Non ho mai visto così tante vacche come a Vashisht. Vivono nei cortili e nelle stalle delle baite in legno. Ogni tanto vanno ad abbeverarsi nelle fontane di acqua calde dove le donne battono i panni con il tipico bastone di legno. Gli uomini seduti nei cortili aggiustano gli attrezzi o intrecciano le gerle di vimini. Sulle mulattiere, coperte di letame e circondate da piante di marijuana, incontri le contadine con enormi fasci di erba sulle spalle. Insomma uno scenario di vita agreste ideale da documentario. La sera poi le donne vanno a lavarsi nelle vasche di acqua calda nel tempio. C’ero anch’io l’altra sera. Si spogliano fino a rimanere in mutande e si siedono in fila sotto i tubi delle acqua calda a insaponarsi e a raccontarsi chissà che cosa. C’è un dialetto locale qui in Himachal Pradesh, molto simile all’hindi, ma non riesco a capire.
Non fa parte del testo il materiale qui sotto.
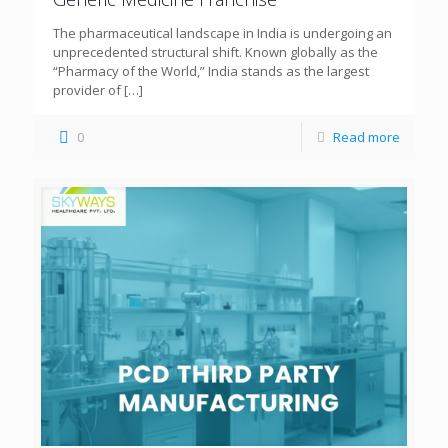
The pharmaceutical landscape in India is undergoing an
unprecedented structural shift. Known globally as the
“Pharmacy of the World,” India stands as the largest
provider of
[…]
0
Read more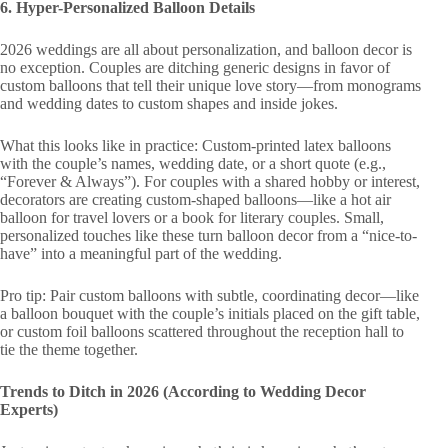
6. Hyper-Personalized Balloon Details
2026 weddings are all about personalization, and balloon decor is
no exception. Couples are ditching generic designs in favor of
custom balloons that tell their unique love story—from monograms
and wedding dates to custom shapes and inside jokes.
What this looks like in practice: Custom-printed latex balloons
with the couple’s names, wedding date, or a short quote (e.g.,
“Forever & Always”). For couples with a shared hobby or interest,
decorators are creating custom-shaped balloons—like a hot air
balloon for travel lovers or a book for literary couples. Small,
personalized touches like these turn balloon decor from a “nice-to-
have” into a meaningful part of the wedding.
Pro tip: Pair custom balloons with subtle, coordinating decor—like
a balloon bouquet with the couple’s initials placed on the gift table,
or custom foil balloons scattered throughout the reception hall to
tie the theme together.
Trends to Ditch in 2026 (According to Wedding Decor
Experts)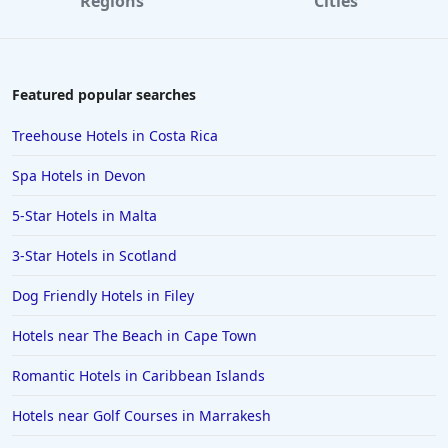
Regions
Cities
Featured popular searches
Treehouse Hotels in Costa Rica
Spa Hotels in Devon
5-Star Hotels in Malta
3-Star Hotels in Scotland
Dog Friendly Hotels in Filey
Hotels near The Beach in Cape Town
Romantic Hotels in Caribbean Islands
Hotels near Golf Courses in Marrakesh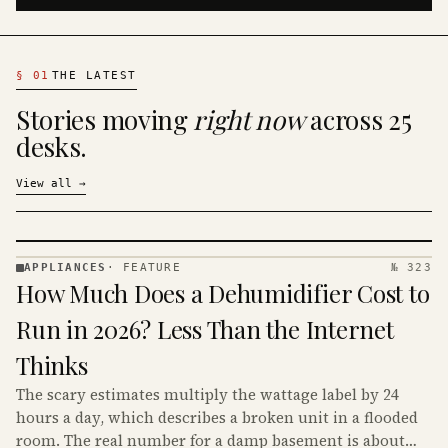
§
01
THE LATEST
Stories moving
right now
across 25
desks.
View all
→
APPLIANCES
·
FEATURE
№ 323
APPLIANCES
How Much Does a Dehumidifier Cost to
· KINJA
Run in 2026? Less Than the Internet
Thinks
The scary estimates multiply the wattage label by 24
hours a day, which describes a broken unit in a flooded
room. The real number for a damp basement is about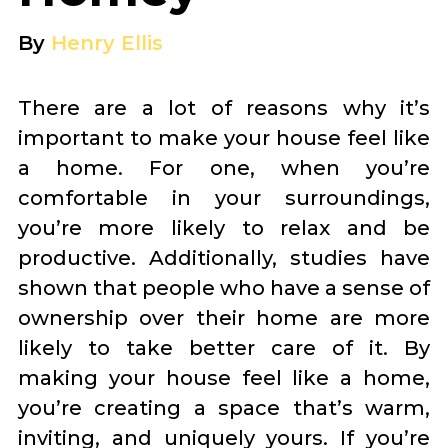
By
Henry Ellis
There are a lot of reasons why it’s
important to make your house feel like
a home. For one, when you’re
comfortable in your surroundings,
you’re more likely to relax and be
productive. Additionally, studies have
shown that people who have a sense of
ownership over their home are more
likely to take better care of it. By
making your house feel like a home,
you’re creating a space that’s warm,
inviting, and uniquely yours. If you’re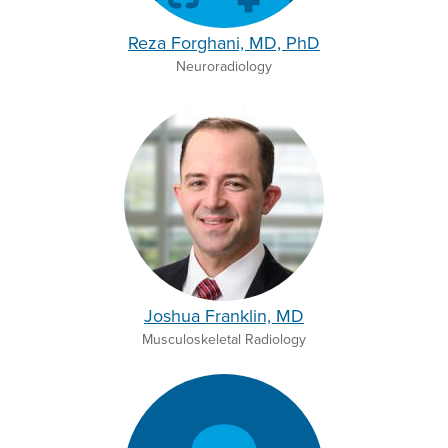
Reza Forghani, MD, PhD
Neuroradiology
Joshua Franklin, MD
Musculoskeletal Radiology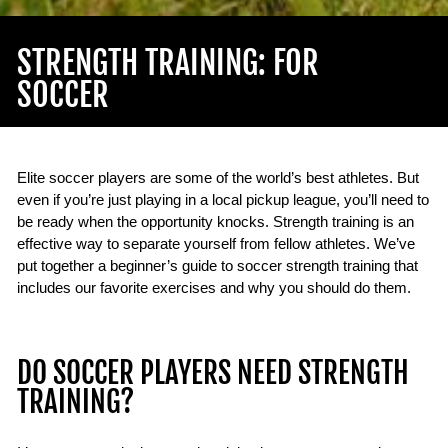
STRENGTH TRAINING: FOR
SOCCER
Elite soccer players are some of the world’s best athletes. But
even if you’re just playing in a local pickup league, you’ll need to
be ready when the opportunity knocks. Strength training is an
effective way to separate yourself from fellow athletes. We’ve
put together a beginner’s guide to soccer strength training that
includes our favorite exercises and why you should do them.
DO SOCCER PLAYERS NEED STRENGTH
TRAINING?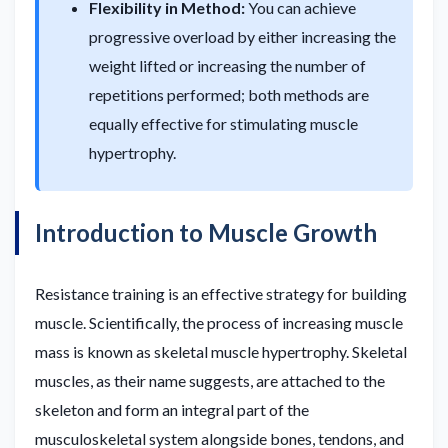
Flexibility in Method:
You can achieve
progressive overload by either increasing the
weight lifted or increasing the number of
repetitions performed; both methods are
equally effective for stimulating muscle
hypertrophy.
Introduction to Muscle Growth
Resistance training is an effective strategy for building
muscle. Scientifically, the process of increasing muscle
mass is known as skeletal muscle hypertrophy. Skeletal
muscles, as their name suggests, are attached to the
skeleton and form an integral part of the
musculoskeletal system alongside bones, tendons, and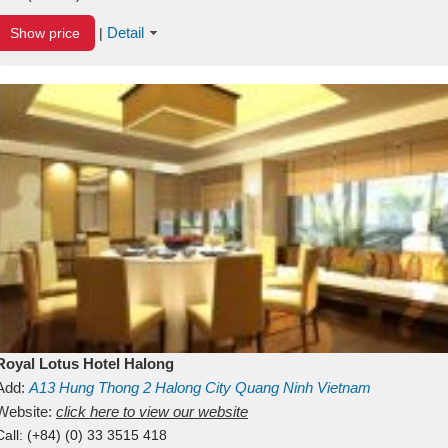
Detail
Show price
|
Royal Lotus Hotel Halong
Add:
A13
Hung Thong 2
Halong City
Quang Ninh
Vietnam
Website:
click here to view our website
Call:
(+84) (0) 33 3515 418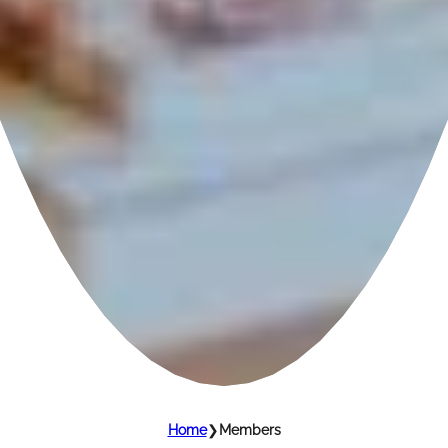
Home
❯
Members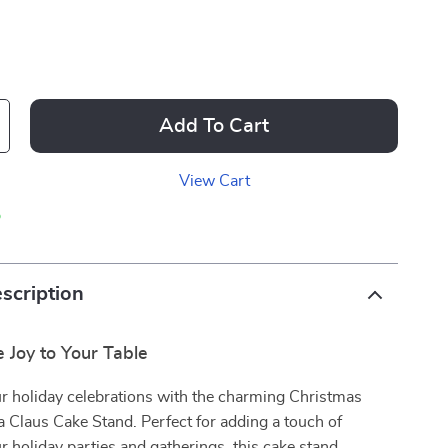
Add To Cart
View Cart
p
scription
e Joy to Your Table
r holiday celebrations with the charming Christmas
 Claus Cake Stand. Perfect for adding a touch of
 holiday parties and gatherings, this cake stand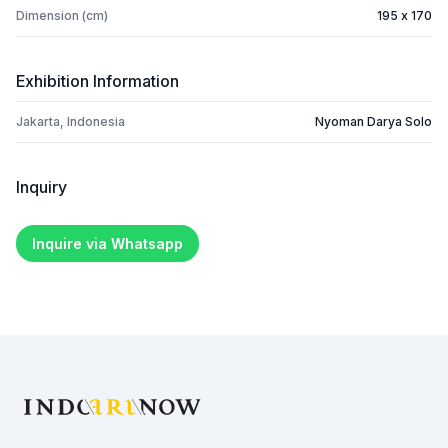
Dimension (cm)
195 x 170
Exhibition Information
Jakarta, Indonesia
Nyoman Darya Solo
Inquiry
Inquire via Whatsapp
Footer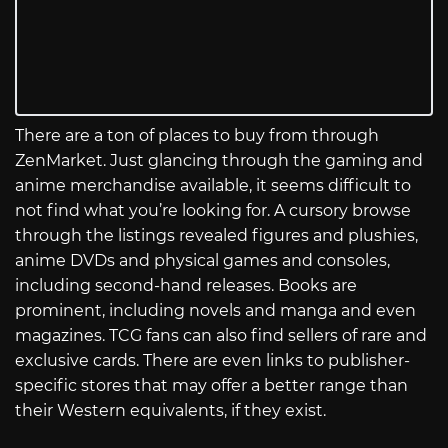
There are a ton of places to buy from through
ZenMarket. Just glancing through the gaming and
anime merchandise available, it seems difficult to
not find what you’re looking for. A cursory browse
through the listings revealed figures and plushies,
anime DVDs and physical games and consoles,
including second-hand releases. Books are
prominent, including novels and manga and even
magazines. TCG fans can also find sellers of rare and
exclusive cards. There are even links to publisher-
specific stores that may offer a better range than
their Western equivalents, if they exist.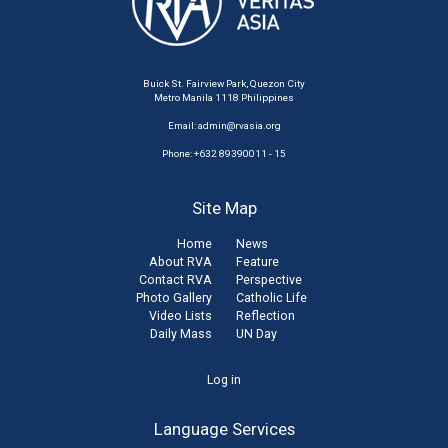
Buick St. Fairview Park, Quezon City
Metro Manila 1118 Philippines
Email:
admin@rvasia.org
Phone: +632 89390011 - 15
Site Map
Home
News
About RVA
Feature
Contact RVA
Perspective
Photo Gallery
Catholic Life
Video Lists
Reflection
Daily Mass
UN Day
User
Log in
account
Language Services
menu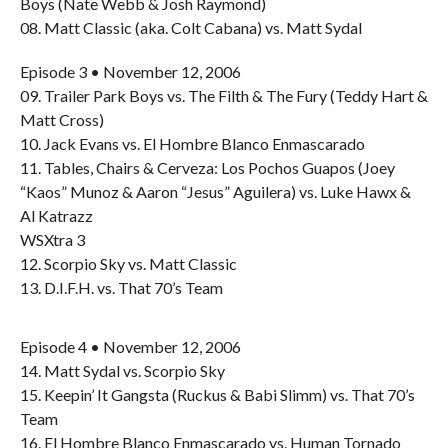
Boys (Nate Webb & Josh Raymond)
08. Matt Classic (aka. Colt Cabana) vs. Matt Sydal
Episode 3 • November 12, 2006
09. Trailer Park Boys vs. The Filth & The Fury (Teddy Hart &
Matt Cross)
10. Jack Evans vs. El Hombre Blanco Enmascarado
11. Tables, Chairs & Cerveza: Los Pochos Guapos (Joey
“Kaos” Munoz & Aaron “Jesus” Aguilera) vs. Luke Hawx &
Al Katrazz
WSXtra 3
12. Scorpio Sky vs. Matt Classic
13. D.I.F.H. vs. That 70’s Team
Episode 4 • November 12, 2006
14. Matt Sydal vs. Scorpio Sky
15. Keepin’ It Gangsta (Ruckus & Babi Slimm) vs. That 70’s
Team
16. El Hombre Blanco Enmascarado vs. Human Tornado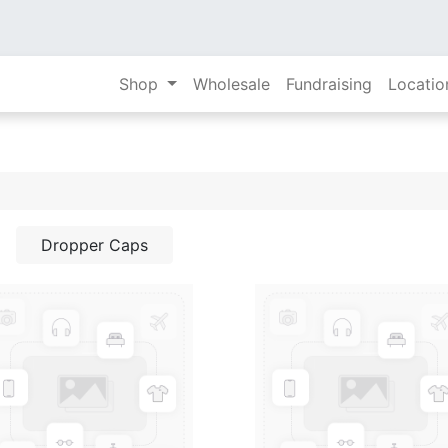
Shop
Wholesale
Fundraising
Locatio
Dropper Caps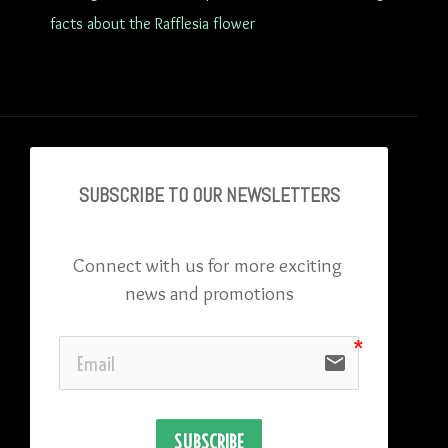
facts about the Rafflesia flower
SUBSCRIBE TO OU
R NEWSLETTERS
Connect with us for more exciting 
news and promotions
email
SUBSCRIBE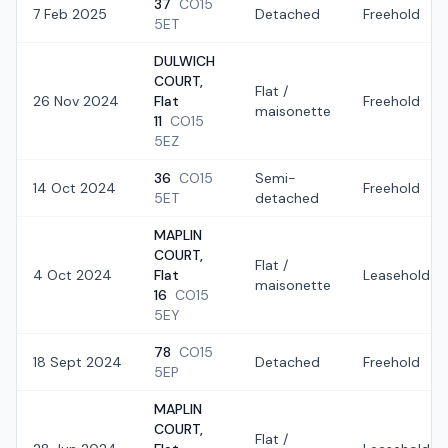
37
CO15
7 Feb 2025
Detached
Freehold
5ET
DULWICH
COURT,
Flat /
26 Nov 2024
Flat
Freehold
maisonette
11
CO15
5EZ
36
CO15
Semi-
14 Oct 2024
Freehold
5ET
detached
MAPLIN
COURT,
Flat /
4 Oct 2024
Flat
Leasehold
maisonette
16
CO15
5EY
78
CO15
18 Sept 2024
Detached
Freehold
5EP
MAPLIN
COURT,
Flat /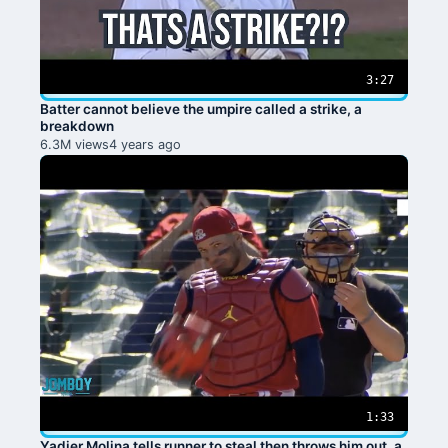
3:27
Batter cannot believe the umpire called a strike, a
breakdown
6.3M views
4 years ago
1:33
Yadier Molina tells runner to steal then throws him out, a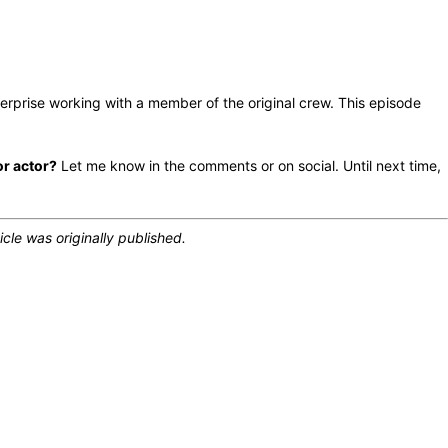
erprise working with a member of the original crew. This episode
or actor?
Let me know in the comments or on social. Until next time,
icle was originally published.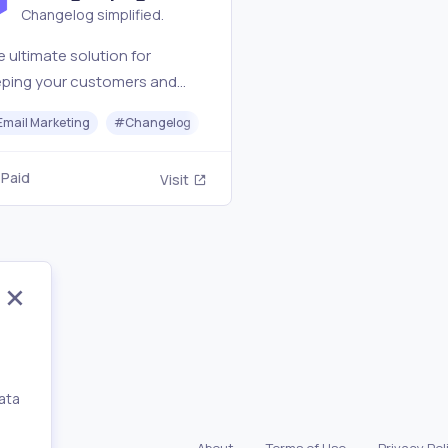
Changelog simplified.
 ultimate solution for
eping your customers and
keholders informed about
Email Marketing
#
Changelog
#
Analytics
 latest updates and news
m your business.
Paid
Visit
ata
,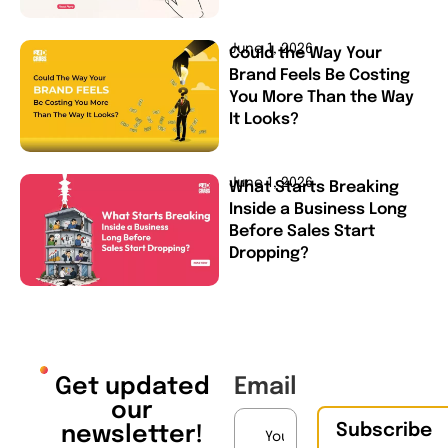
June 1, 2026
Could the Way Your
Brand Feels Be Costing
You More Than the Way
It Looks?
June 1, 2026
What Starts Breaking
Inside a Business Long
Before Sales Start
Dropping?
Get updated
Email
our
Subscribe
newsletter!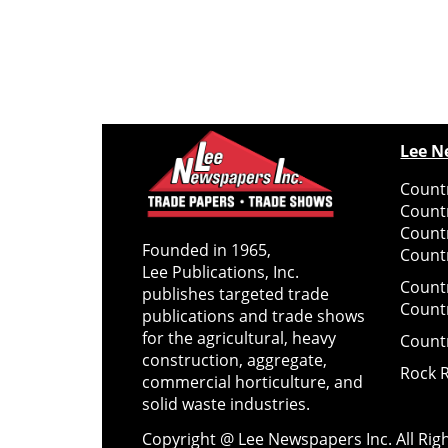
Lee N
Countr
Count
Count
Founded in 1965,
Countr
Lee Publications, Inc.
Count
publishes targeted trade
Count
publications and trade shows
for the agricultural, heavy
Count
construction, aggregate,
Rock 
commercial horticulture, and
solid waste industries.
Copyright @ Lee Newspapers Inc. All Ri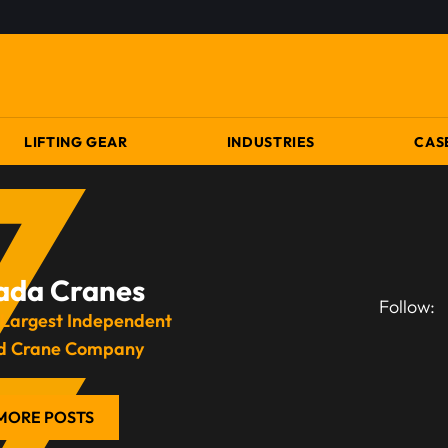
LIFTING GEAR
INDUSTRIES
CAS
ada Cranes
Follow:
 Largest Independent
d Crane Company
MORE POSTS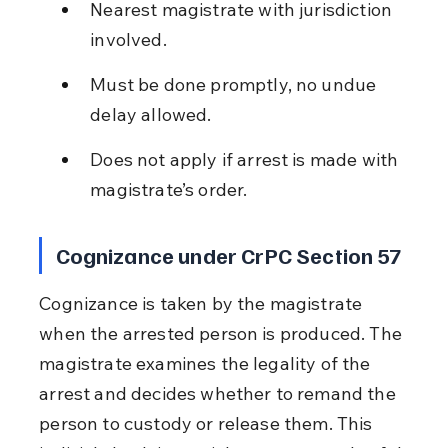
Nearest magistrate with jurisdiction 
involved.
Must be done promptly, no undue 
delay allowed.
Does not apply if arrest is made with 
magistrate’s order.
Cognizance under CrPC Section 57
Cognizance is taken by the magistrate 
when the arrested person is produced. The 
magistrate examines the legality of the 
arrest and decides whether to remand the 
person to custody or release them. This 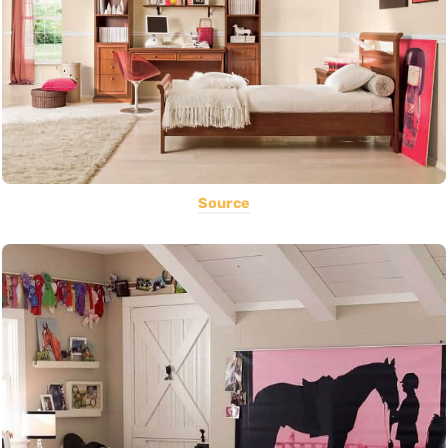
Source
Ogni tanto scoppiano in una risata forte che si sente anche dalla strada.
Non riesco a immaginare come ci vedono, noi “foreigns”, stranieri e estranei, forse solo come fonte di guadagno e nulla più. Sono due realtà completamente impermeabili. Come in altri posti vacanzieri dell’India, tipo Goa, dove si respira un clima simile, non c’è nessun rapporto al di la di quello prettamente commerciale. D’altronde ci sono troppe barriere linguistiche, culturali e anche religiose per permettere un’interazione che però potrebbe alterare l’autenticità del luogo. Comunque è solo questione di tempo, i ragazzi di Vashisht sono sempre più simili ai giovani turisti che paradossalmente vengono qui per cercare un mondo che in Occidente non c’e più.